§ Activity
Continue the post below about winter root soba noodles with pickled greens, starting right after its final sentence.
[Extract provided — start]
Winter Root Soba Noodles with Pickled Greens

IMG_3887Last night was pretty hair raising wasn’t it. 50MPH winds! The boat was all over the place. But I still managed to make this for dinner. Fortunately the wind died down by bedtime so it wasn’t a frightening night.

Over a year ago I bought a load of Black Soba noodles from Amazon and when I saw this recipe in Anna Jones – A Modern Way to Cook – I figured this dish just had to be made.

Serving this I figured I really need some different coloured bowls. Black Soba Noodles in a black bowl isn’t the best way of showing off this dish. I’ll go on a little hunt for some nice big bowls of varying colours.

This is a pretty simple dish. It can be done in 20 minutes easily – depending on your knife skills because the only real preparation is the julienning of the beetroot and the carrot and grating a bit of ginger.
[Extract provided — finish]
[Source data — start]
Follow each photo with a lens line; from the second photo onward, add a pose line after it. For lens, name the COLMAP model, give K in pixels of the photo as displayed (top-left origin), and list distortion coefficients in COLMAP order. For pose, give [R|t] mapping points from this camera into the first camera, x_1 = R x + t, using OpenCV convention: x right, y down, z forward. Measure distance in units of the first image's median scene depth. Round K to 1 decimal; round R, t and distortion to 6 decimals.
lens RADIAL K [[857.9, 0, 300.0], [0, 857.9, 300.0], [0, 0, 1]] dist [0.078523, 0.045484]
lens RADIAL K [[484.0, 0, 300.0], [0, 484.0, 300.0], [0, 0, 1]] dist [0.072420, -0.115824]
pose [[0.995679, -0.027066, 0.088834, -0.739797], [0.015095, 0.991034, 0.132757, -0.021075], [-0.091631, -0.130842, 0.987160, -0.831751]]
[Source data — finish]
§ Task result
Whenever I go to the shops I buy this big lump of ginger and throw 90% of it away once it’s changed to some weird blue colour. Yesterday I saw this tiny thumb sized piece and popped it on the scales in Morrisons – 3p! How cool is that!

If its fresh, buy it when you need it – and only what you need. It’s false economy otherwise.

Anyway, you fry a little grated ginger in some olive oil and then add your julienned beetroot and carrot and a little water. Wait for the water to be absorbed which softens the vegetables a little bit and then put to one side. That’s a five minute job.

Meanwhile cook the Soba Noodles as per the instruction. I just dunk mine in boiling water – leave for 5 minutes and drain them. They are pretty quick and it’s very easy to overdo them.

Also meanwhile, pick the stalks off some kale and shred it with your hands. As I’ve said before Morrisons already do bags of shredded kale, they just don’t take the stalks out – it makes all the difference to spend five minutes tidying it up. Over the kale pour some brown rice vinegar, maple syrup and a little salt. Scrunch it all up with your hands and leave it for 5 minutes. That’s your pickled greens done.

Finally you add a little more maple syrup, tamari (dark soy sauce), sesame oil, juice of a lime and some black sesame seeds to the winter vegetables and then throw in the Soba Noodles and give it all a good mix. And that’s it.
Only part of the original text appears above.